Thanks to Lord’s experimentation, Bizarro will forever be an outsider and this episode explores feelings of isolations in its other plotlines as well. Adam and Kara go on two truly charming dates (damn do Benoist and her real-life husband Blake Jenner have a lot of chemistry!), before she ultimately decides that her superhero lifestyle is too complicated to leave any room for romance. She breaks things off with Adam before they really have a chance to get started, losing her surrogate mother figure in the process as Cat requests a “strictly business” relationship with her assistant. I sort of expected Adam would stick around a little longer (although he’ll almost certainly be back), but apparently he was just here to teach Kara a lesson: Sometimes being a hero means sacrificing your happiness.
Also feeling like an outsider this week is James, as Kara’s flirtation with Adam causes him confront the latent feelings he’s been developing for his friend. Winn—handling Kara’s rejection like a total champ—gives James some solid relationship advice: Don’t stay with one girl when you’re actually in love with another. But while James can tell Bizarro about his feelings for Kara as he tries to make a connection with his kidnapper, he can’t find the courage to say anything to Supergirl herself—leaving him emotionally distant from both his friend and (presumably) his girlfriend. It’s a little repetitive that every young man in Kara’s life is in love with her, but hopefully this episode is laying groundwork for some momentum on the James/Kara front.
Alex is the final character who establishes herself as a loner, going over Hank’s head to kidnap Maxwell Lord and throw him into a glass prison lest he reveal the truth about her sister’s secret identity. There’s been a slow burning through-line of Alex’s ruthlessness (particularly her takedown of Dr. Morrow in “Red Faced” and her mutiny in “Human For A Day”), but she crosses a big line tonight as she decides the safety of her family outweighs the U.S. constitution. (“Holding people indefinitely against their will: Can’t get more American than that.”) Alex is the one main Supergirl character desperately in need of shading and hopefully her brush with illegality will lead to some character development.
It feels like Supergirl has started to find its stride over the course of these past few episodes.

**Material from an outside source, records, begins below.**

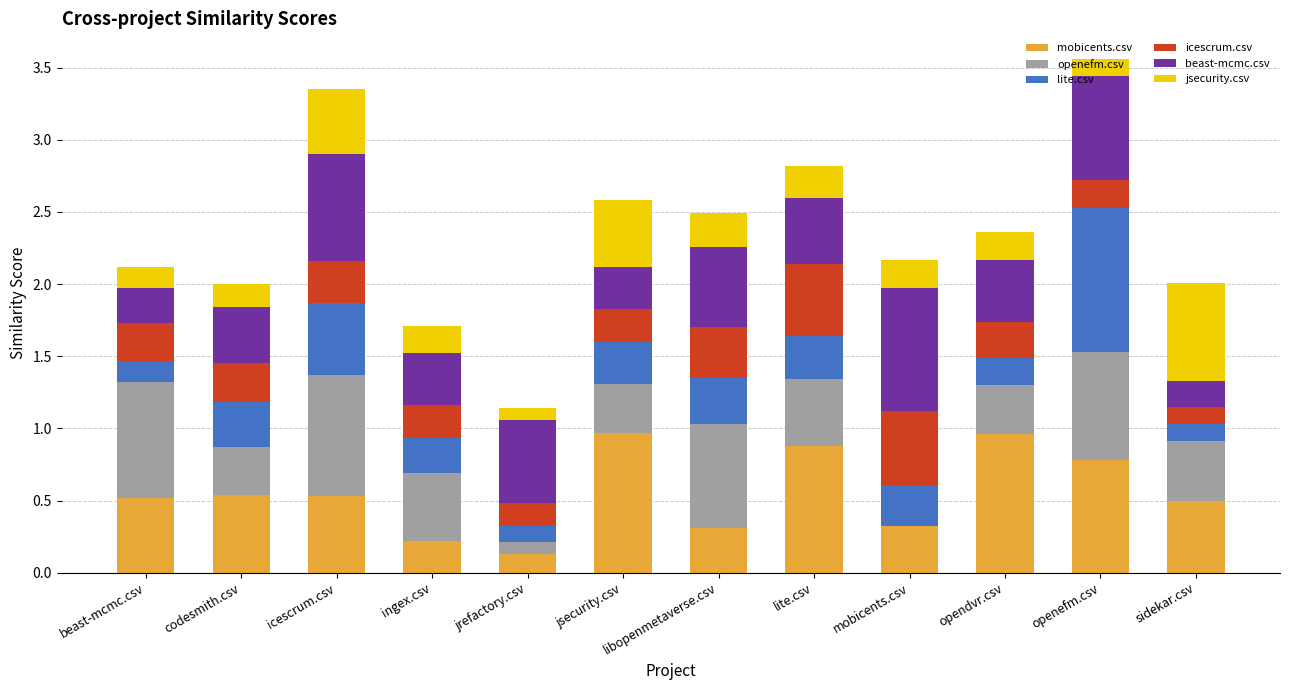

What are all the series names shown in the legend?

mobicents.csv, openefm.csv, lite.csv, icescrum.csv, beast-mcmc.csv, jsecurity.csv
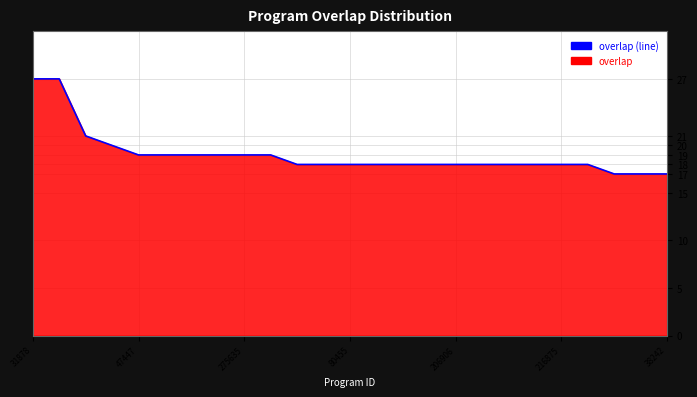

What is the difference between the maximum and minimum values?

10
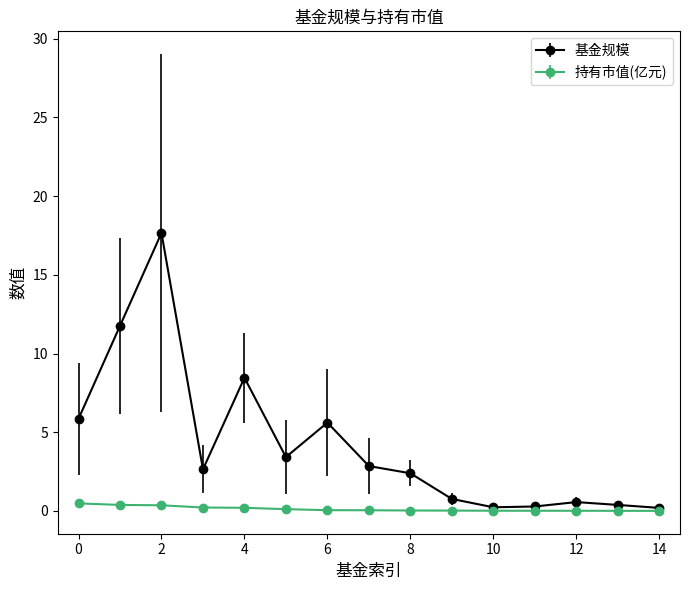

Which series has the largest range (max minus min)?

基金规模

Here’s hoping that streak continues as Kara faces off against a murderous plant.
- I’ve been very suspicious about what Supergirl was doing with Winn’s arc, but apparently the show was just telling the story of a guy who develops feelings for his friend and then learns to get over it when she doesn’t reciprocate them. Cool.

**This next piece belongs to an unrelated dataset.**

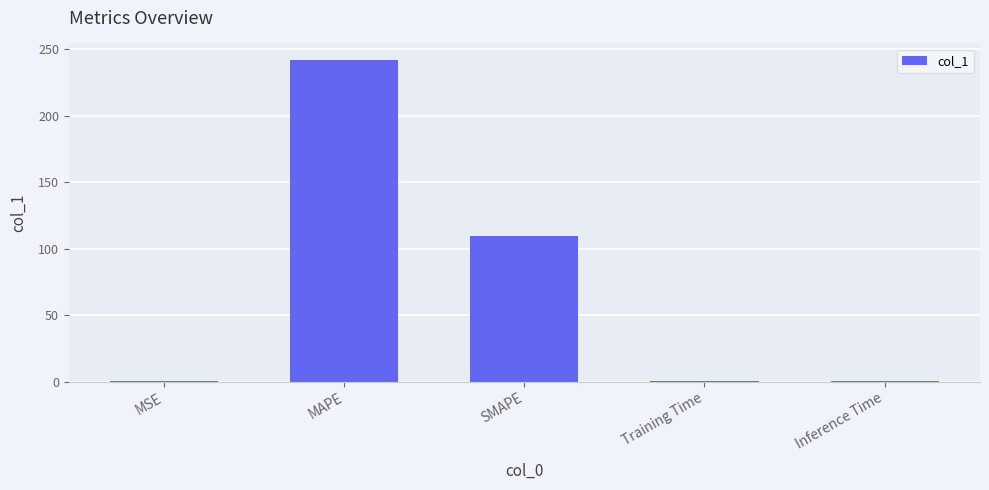

True or false: the data shows 369.7 at MAPE.

False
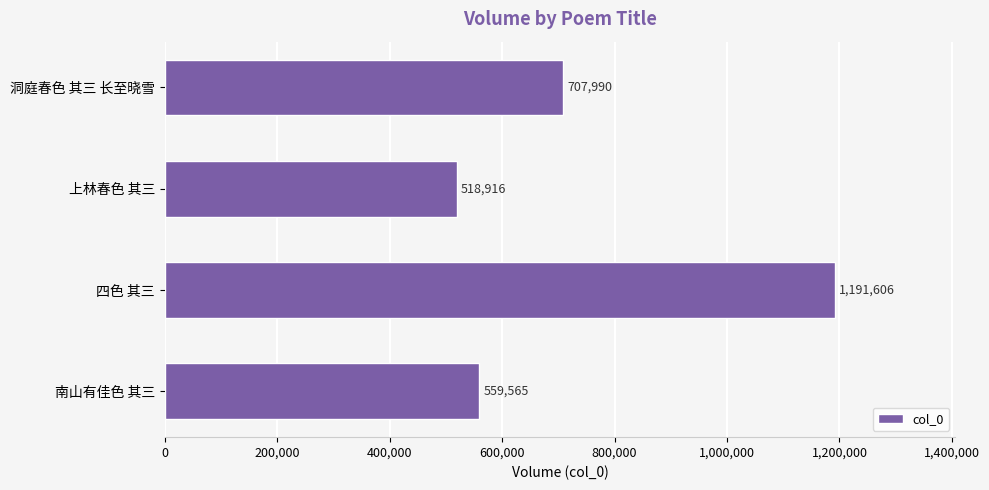

What is the difference between the maximum and minimum values?

672690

- Maybe it’s just residual good will because he was one of the only good things about the Twilight franchise, but I like Peter Facinelli’s smarmy, entitled take on Maxwell Lord
- Okay, even though Adam and Kara are adorable together, it strikes me as a little odd how emotionally invested they are in each other after going on, like, one and a half dates.
- I love that Alex and Hank go through all of the obvious sci-fi explanations for a doppelgänger: Shape-shifter, clone, android. Nice way to stay ahead of a genre-savvy audience.